Poitou-Charentes, vandaag met zout en cognac – Mijn laatste dag alweer. Om kwart voor 9 staat Cécile weer voor mijn neus om me mee te nemen voor een fietstocht en een bezoek aan de plek waar zout wordt gewonnen. Beetje beweging mag best na het heerlijke eten dat gisteravond op mijn bord verscheen. Qua prijs verschilde het eigenlijk niet zoveel van het restaurant in Melle waar ik de dag ervoor was, maar qua smaak en presentatie een compleet andere wereld. Ik had hier graag nog een nachtje langer gebleven, maar aan het eind van de middag wordt ik in Cognac verwacht, op zo’n 2 uur landinwaarts hiervandaan.
-------
## Wat je doet
Neem uit het gekozen fragment letterlijk alles over, van "Poitou-Charentes, vandaag met" tot en met "uur landinwaarts hiervandaan.".
-------
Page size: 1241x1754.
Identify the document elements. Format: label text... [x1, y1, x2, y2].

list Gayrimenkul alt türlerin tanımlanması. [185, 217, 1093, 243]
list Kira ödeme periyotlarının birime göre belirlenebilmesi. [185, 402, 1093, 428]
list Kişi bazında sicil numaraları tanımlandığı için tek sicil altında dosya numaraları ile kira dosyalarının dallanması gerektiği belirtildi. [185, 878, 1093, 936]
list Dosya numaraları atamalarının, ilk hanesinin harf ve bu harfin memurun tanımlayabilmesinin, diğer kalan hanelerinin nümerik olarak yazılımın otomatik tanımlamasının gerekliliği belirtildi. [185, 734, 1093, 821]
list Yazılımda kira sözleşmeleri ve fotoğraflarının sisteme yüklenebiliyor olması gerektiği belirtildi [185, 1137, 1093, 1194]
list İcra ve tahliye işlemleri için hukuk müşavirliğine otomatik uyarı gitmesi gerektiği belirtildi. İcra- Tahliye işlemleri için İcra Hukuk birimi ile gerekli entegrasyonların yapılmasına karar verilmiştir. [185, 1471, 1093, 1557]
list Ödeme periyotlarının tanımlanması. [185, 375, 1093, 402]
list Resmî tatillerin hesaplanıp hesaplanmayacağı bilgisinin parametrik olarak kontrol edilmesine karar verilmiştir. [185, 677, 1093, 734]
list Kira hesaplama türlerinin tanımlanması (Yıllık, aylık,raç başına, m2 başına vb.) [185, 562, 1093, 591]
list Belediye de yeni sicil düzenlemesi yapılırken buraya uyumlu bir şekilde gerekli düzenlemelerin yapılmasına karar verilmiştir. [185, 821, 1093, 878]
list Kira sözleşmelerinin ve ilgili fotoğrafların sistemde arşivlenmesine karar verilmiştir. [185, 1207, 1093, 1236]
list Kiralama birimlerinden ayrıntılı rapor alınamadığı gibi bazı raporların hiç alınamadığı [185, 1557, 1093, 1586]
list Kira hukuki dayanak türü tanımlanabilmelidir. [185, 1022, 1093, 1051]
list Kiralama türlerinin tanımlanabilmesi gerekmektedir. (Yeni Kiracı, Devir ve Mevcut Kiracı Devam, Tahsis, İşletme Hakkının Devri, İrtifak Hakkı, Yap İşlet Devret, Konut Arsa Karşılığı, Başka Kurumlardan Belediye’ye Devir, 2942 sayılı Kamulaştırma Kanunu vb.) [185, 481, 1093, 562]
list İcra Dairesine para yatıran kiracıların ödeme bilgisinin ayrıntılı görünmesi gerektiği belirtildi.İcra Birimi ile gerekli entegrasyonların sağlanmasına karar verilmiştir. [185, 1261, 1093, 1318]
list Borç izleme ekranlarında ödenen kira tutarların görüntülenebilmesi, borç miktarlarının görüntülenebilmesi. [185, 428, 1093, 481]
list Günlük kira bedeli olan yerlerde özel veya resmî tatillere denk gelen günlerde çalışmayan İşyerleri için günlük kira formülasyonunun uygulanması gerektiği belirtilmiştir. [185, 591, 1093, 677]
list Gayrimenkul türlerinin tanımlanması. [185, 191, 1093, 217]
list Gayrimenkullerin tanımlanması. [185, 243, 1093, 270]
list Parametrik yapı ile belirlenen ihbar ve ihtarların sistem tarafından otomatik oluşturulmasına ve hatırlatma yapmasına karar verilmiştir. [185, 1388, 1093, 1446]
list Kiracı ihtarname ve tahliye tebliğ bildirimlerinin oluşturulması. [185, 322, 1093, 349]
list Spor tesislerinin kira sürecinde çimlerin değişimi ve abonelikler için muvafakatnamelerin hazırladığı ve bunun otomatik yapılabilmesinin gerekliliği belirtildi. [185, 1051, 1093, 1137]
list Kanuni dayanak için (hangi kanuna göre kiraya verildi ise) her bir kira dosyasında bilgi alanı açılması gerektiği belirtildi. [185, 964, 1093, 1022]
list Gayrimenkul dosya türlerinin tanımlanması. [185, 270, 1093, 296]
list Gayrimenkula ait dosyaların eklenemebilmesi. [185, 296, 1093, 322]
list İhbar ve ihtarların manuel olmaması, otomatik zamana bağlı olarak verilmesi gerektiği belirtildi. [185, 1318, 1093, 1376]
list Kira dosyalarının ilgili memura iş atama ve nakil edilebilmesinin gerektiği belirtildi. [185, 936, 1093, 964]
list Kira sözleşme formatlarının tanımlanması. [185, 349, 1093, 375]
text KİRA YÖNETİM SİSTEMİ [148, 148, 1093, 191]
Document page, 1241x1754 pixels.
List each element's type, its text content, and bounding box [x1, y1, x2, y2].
-------
## Geschreven antwoord
Poitou-Charentes, vandaag met zout en cognac – Mijn laatste dag alweer. Om kwart voor 9 staat Cécile weer voor mijn neus om me mee te nemen voor een fietstocht en een bezoek aan de plek waar zout wordt gewonnen. Beetje beweging mag best na het heerlijke eten dat gisteravond op mijn bord verscheen. Qua prijs verschilde het eigenlijk niet zoveel van het restaurant in Melle waar ik de dag ervoor was, maar qua smaak en presentatie een compleet andere wereld. Ik had hier graag nog een nachtje langer gebleven, maar aan het eind van de middag wordt ik in Cognac verwacht, op zo’n 2 uur landinwaarts hiervandaan.